> Görev
Belgesel gösterimini anlatan metinde "Fatih’in hayatı ve" sözcükleriyle başlayıp "heyecanla çalışmalara koyulduk." sözcükleri de dahil olmak üzere orada biten bölümü kelimesi kelimesine aktarın.

::: Belge Metni

Fatih’in hayatı ve mücadelesinden kesitler sunan “Ağacın Köklerinden Biri KUTUP YILDIZI” belgeselinin Trabzon ve Rize-Fındıklı’da gösterimi gündeme geldiğinde “mutlaka Şavşat’a da gelmeli Fatih” dedik. Ardından heyecanla çalışmalara koyulduk.
Klasik bir film gösteriminin ötesinde “ne katabiliriz” üzerine düşündük ve bir dizi fikir çıktı ortaya… İlk elde, yıllarca Kutup Yıldızı şarkıları söylemiş biri olarak mutlaka bu etkinliklere müzikal bir katkıda bulunmalıyız fikri ortaya döküldü. Ama bu bir gece değildi, film gösterimini geri plana düşürmesin diye bir iki parçayla sınırlı tuttuk. “Rüzgarla Bir”, “Yürü Bre Hızır Paşa” ve “Non Passaran” geliverdi hemen aklımıza… Bunları nasıl söyleriz derken sevgili Ufuk Çoban İstanbul’dan ses verdi. Fındıklı’daki arkadaş Belediye’nin Kadın Korosu’ndan yardım isteyebileceğimizi söyleyince sevincimiz bir misli daha arttı. Kutup Yıldızı şarkılarını beraber söyleyecektik…
Yine sevgili Neriman Güngüt’le, Adnan Yücel’in Fatih için yazdığı şiirlerden biri olan Çukurova Çeşitlemesi’nden “Aç Güneş Tufanı Kuralsız gözlerini…” ile Nihat Behram’ın “Dövüşe Dövüşe Yürünecek” şiirlerini seçtik…
Şavşat’ın dört bir yanını belgesel afişleriyle donattık. Bir yandan da belgesel için hazırladığımız davetiyeleri dağıtıyorduk…
Fındıklı’dayken Şavşat Belediye Başkan Yardımcısı aradı ve etkinlik için tahsis ettikleri Ülkü Ulusoy Kadın Yaşam Merkezi konusunda sorun olduğunu iletti. Bu merkez, Kız Öğrenci Yurdu olarak kullanılıyordu. Kaymakam burada etkinlik yapılmasını uygun bulmamış! Bu sorunla pazartesi ilgileneceğimizi söyledik. Fındıklı ve Trabzon’daki etkinlikler oldukça sıcak buluşmalara sahne oldu. Özellikle etkinlik sonrası yapılan sohbetler, Fatih’in izlerinin ülkenin her köşesine olduğu gibi Fındıklı’ya ve doğduğu kent olan Trabzon’a da çok daha önceden taşınmış olduğunu görmemizi sağladı bir kez daha.

::::::
::: Malzeme

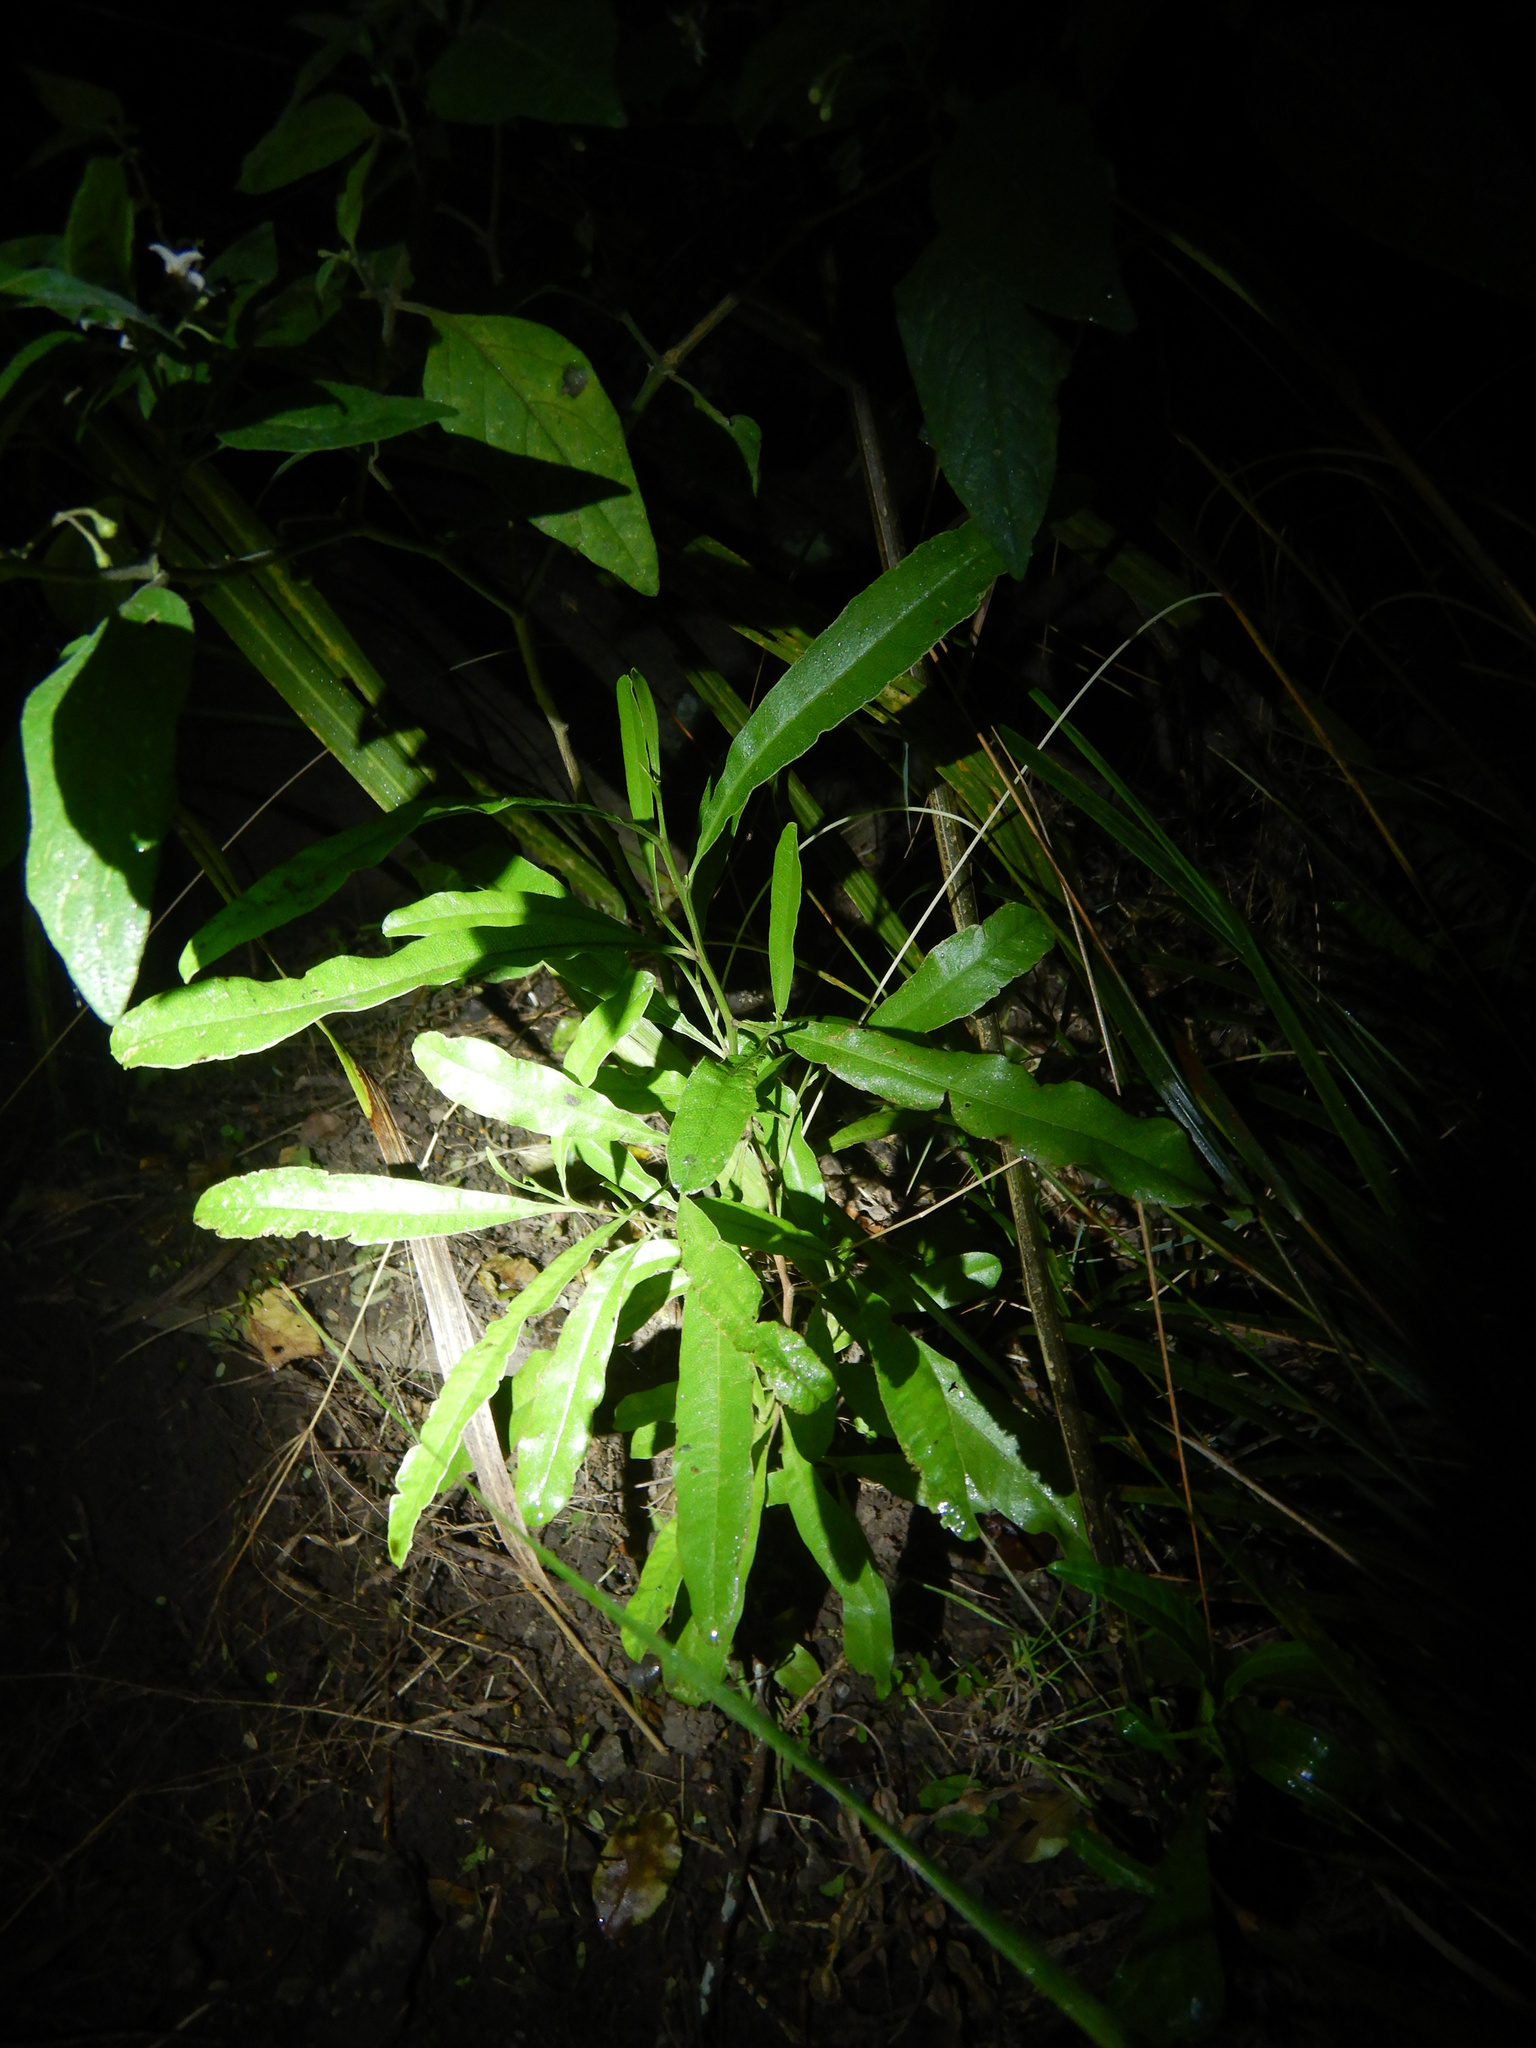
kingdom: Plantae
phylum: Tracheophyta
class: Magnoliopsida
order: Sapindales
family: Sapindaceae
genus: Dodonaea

::::::

> Sorunun Çözümü
Fatih’in hayatı ve mücadelesinden kesitler sunan “Ağacın Köklerinden Biri KUTUP YILDIZI” belgeselinin Trabzon ve Rize-Fındıklı’da gösterimi gündeme geldiğinde “mutlaka Şavşat’a da gelmeli Fatih” dedik. Ardından heyecanla çalışmalara koyulduk.